Bu söyleşi yapıldığında, ona konu olan kitabı Sarıkız’ın ardından iki yeni kitabı yayımlandı Kahyaoğlu’nun: Doyran (köy tarihi) Şair Şener Bilen (halk şiiri/derleme). Keyifli okumalar.
Yaklaşık 1,5 sene önce başladığınız yolculuk bugün delta örneği bir konuma geldi, Edremit tarihi ile: Tahtakuşlar, Bak Hele, Çamlıbel, Hasan Akburak, Doyran ve son olarak da Sarıkız kitabınızla oluşan bu delta, kendinden daha büyük bir coğrafyanın da kara kutusu sanki… Bu kısa dönemi nasıl değerlendiriyorsunuz?

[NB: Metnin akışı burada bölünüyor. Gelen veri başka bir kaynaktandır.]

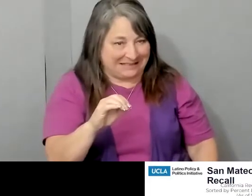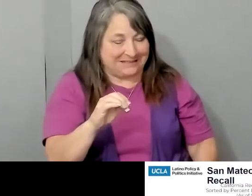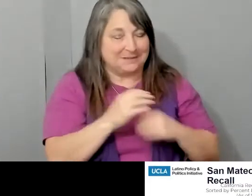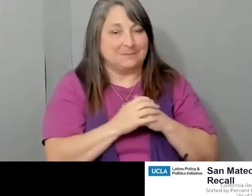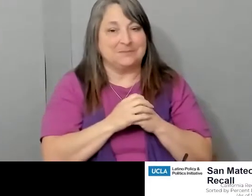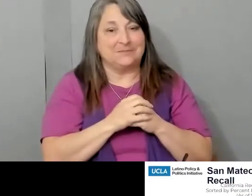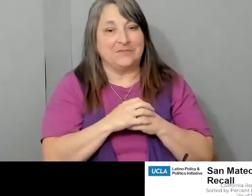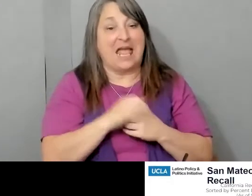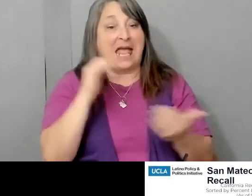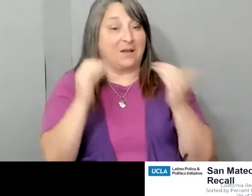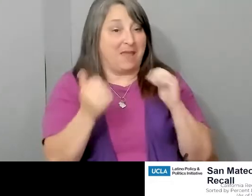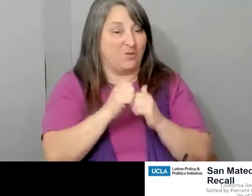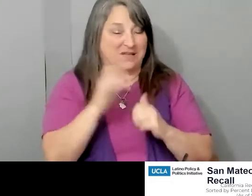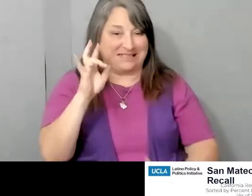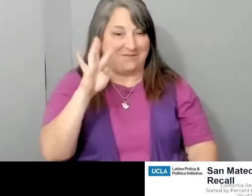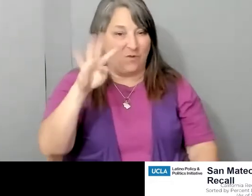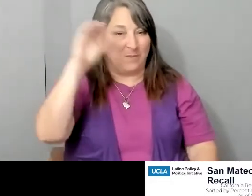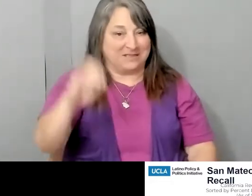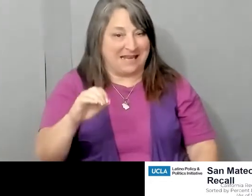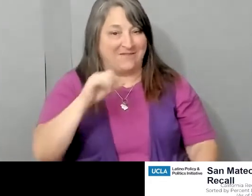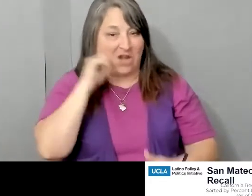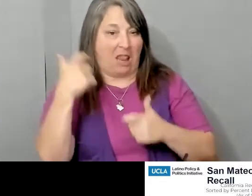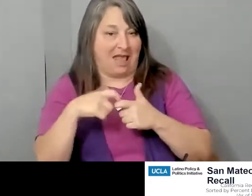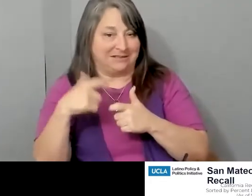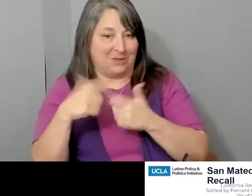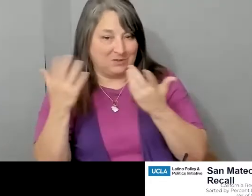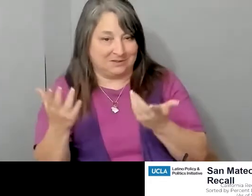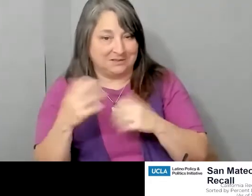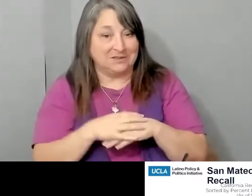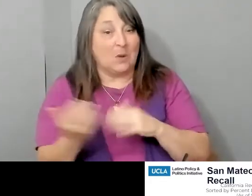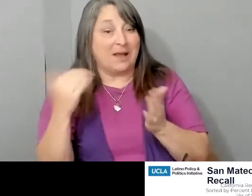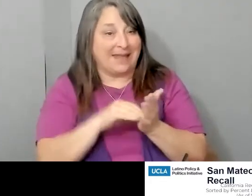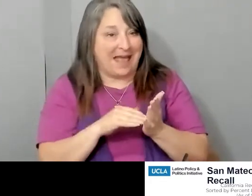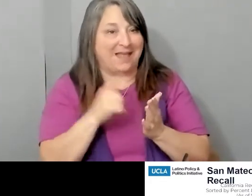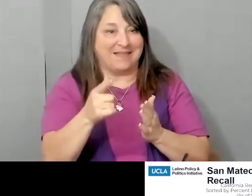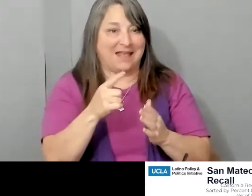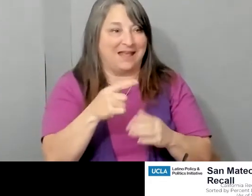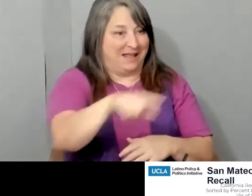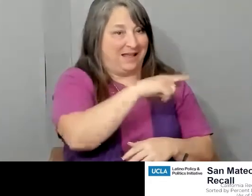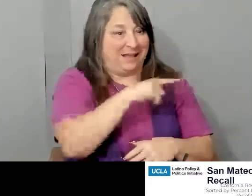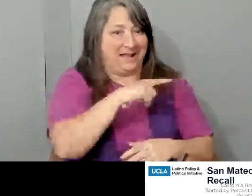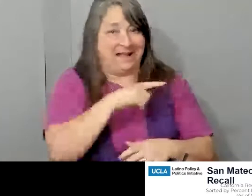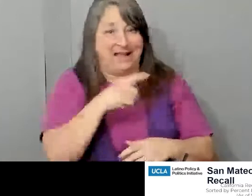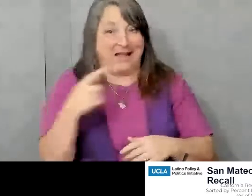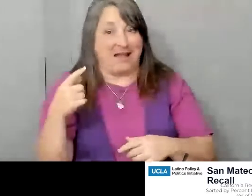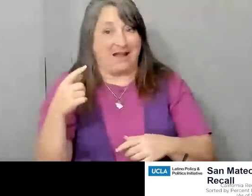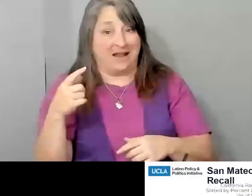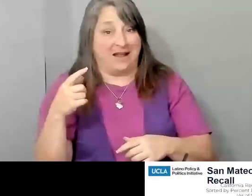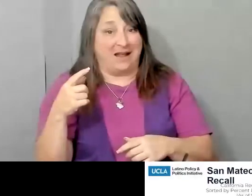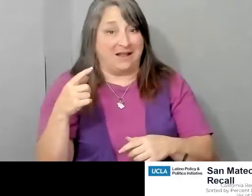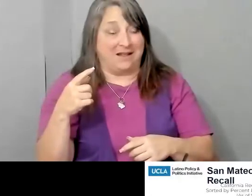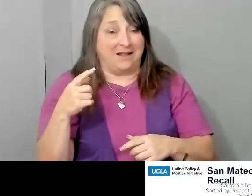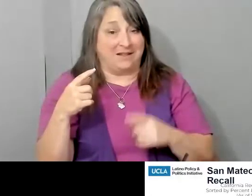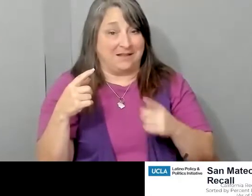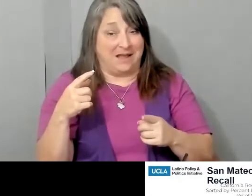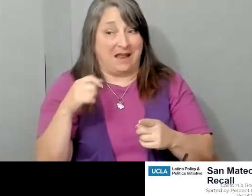obviously compared to 74% of non-Latinos. So Latinos, again, are casting ballots at higher rates. They're choosing no than non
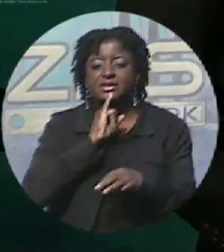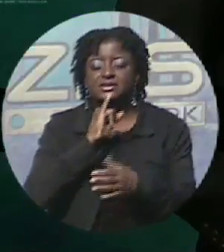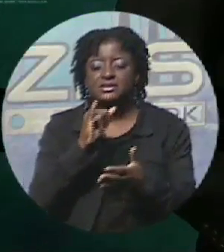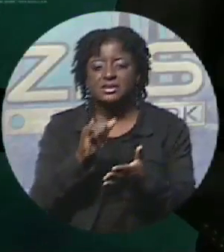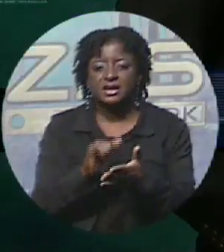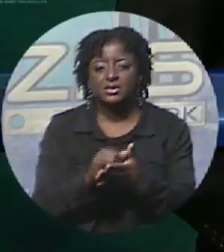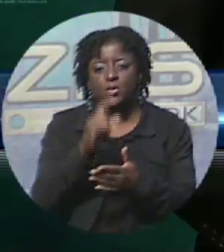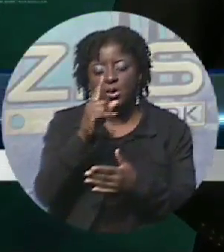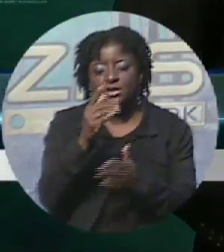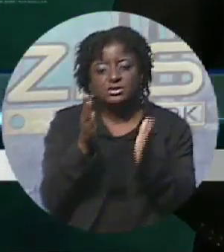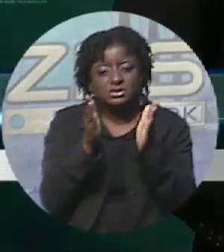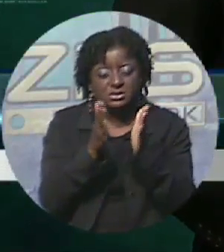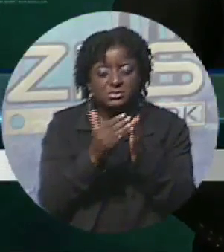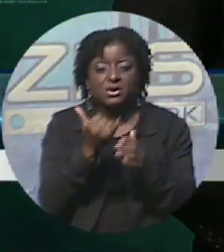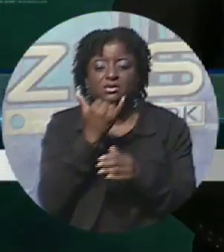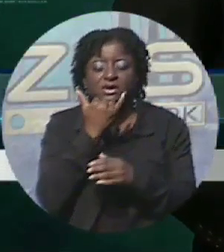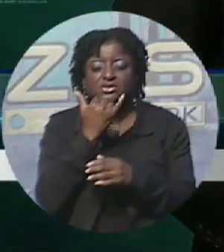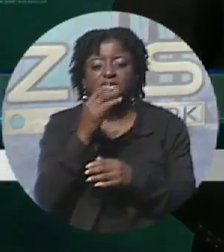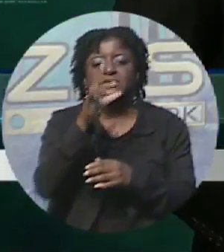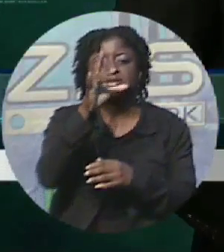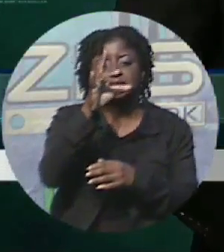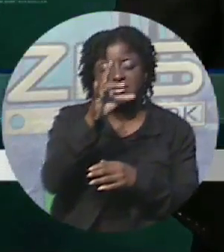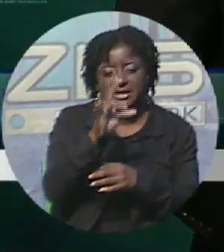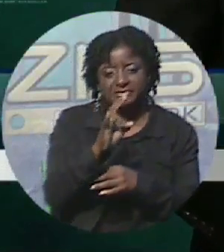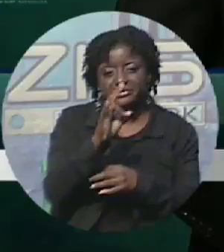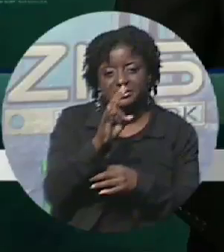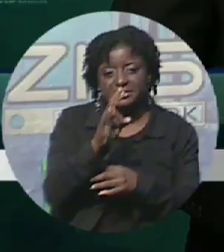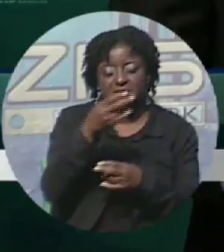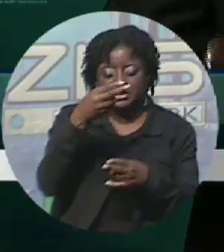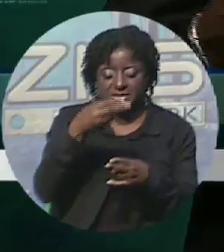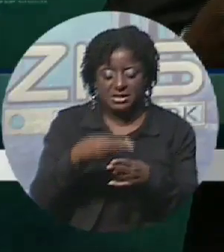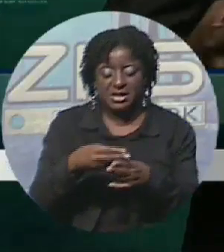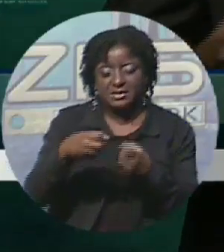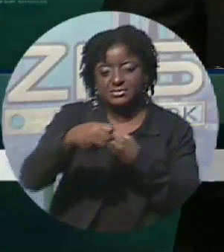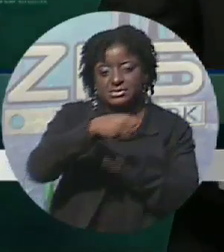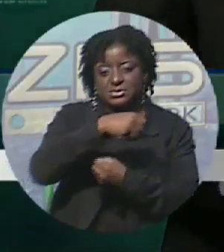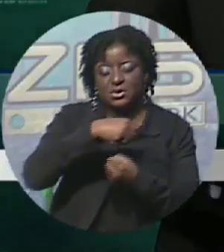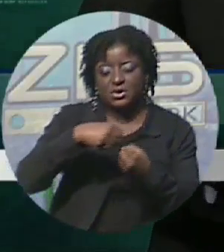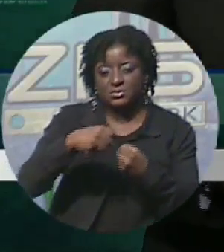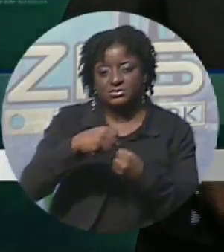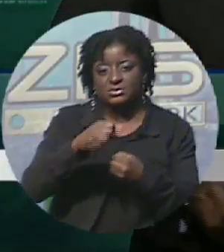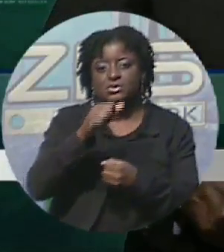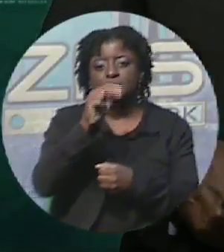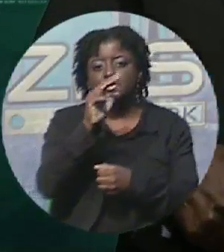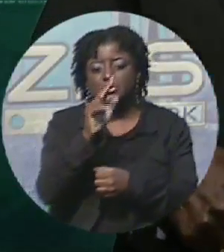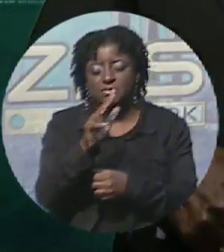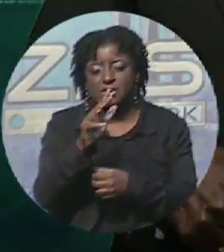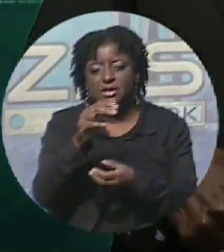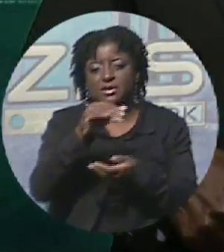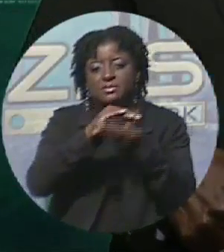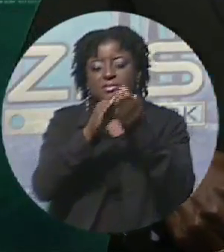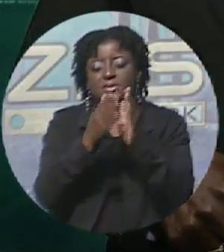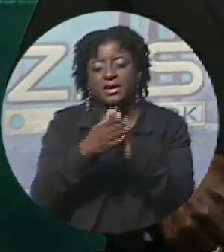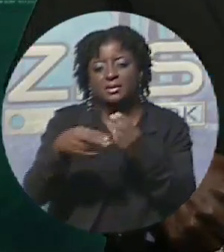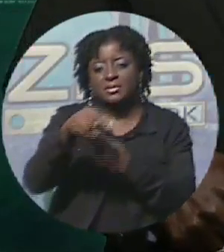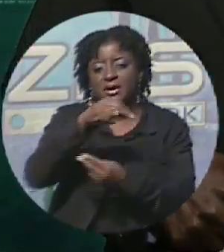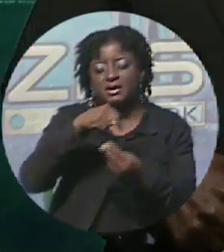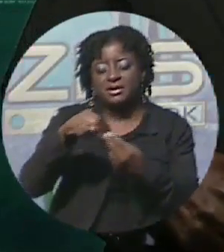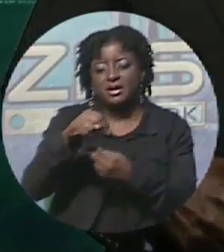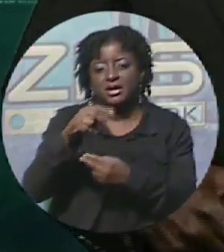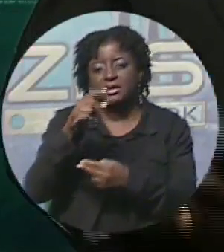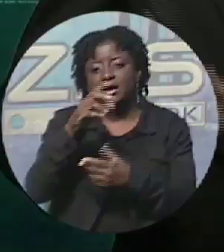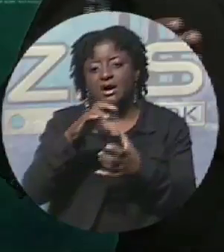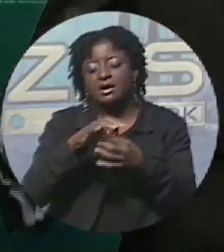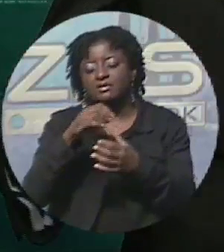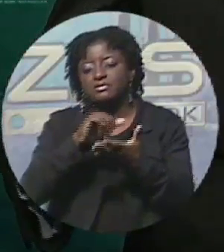small correction, Christopher. It's seven named storms we went through just before the news got. Three of those will become hurricanes, and out of those three, one a major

Lise yıllarında geçmişe, tarihe meraklıydım. Evde babamdan kalan “Tarihte Edremit’te Olup Bitenler” adlı kitabı buldum. Dünyada bizden önce kimler gelmiş göçmüş diye bir merak sardı içimi. Bir de rahmetli Cemal Demir adlı tarih hocamın sayesinde ben de tarihi öğrenmek istedim. Babamdan kalan kitapları okudum. Meslek yüksekokulunda ön lisansı bitirdim, burada da tarihle ilgilendim ve bazı şeyler buldum. Bugün bu yazdığım kitaplar o dönemde bulduğum bulgulardır aslında. Meslek yüksekokulundan sonra askerlik dönemi oldu. Yedek subay olarak yaptığım askerlikte sorumluluk almayı sabır etmeyi öğrendim. Dönüşte Balıkesir Yüksek Öğretmen Okulu’nun Coğrafya-Tarih bölümüne girdim, burada 4 yıl boyunca elime geçen her kitabı okudum, coğrafyayı öğrendim. Okul bittikten sonra Iğdır lisesine öğretmen olarak atandım, yazmaya başladım bir yandan. 1989 yılında Bilecik Ertuğrul Gazi Lisesine geldikten sonra aynı zamanda İstanbul Üniversitesi Sosyal Bilimler Enstitüsü’nde yüksek lisansa başladım. Coğrafya ile tarihin birbiriyle bağlantılı olduğunu, tarihi coğrafyanın şekillendirdiğini ve coğrafyanın bir kader olduğunu burada öğrendim.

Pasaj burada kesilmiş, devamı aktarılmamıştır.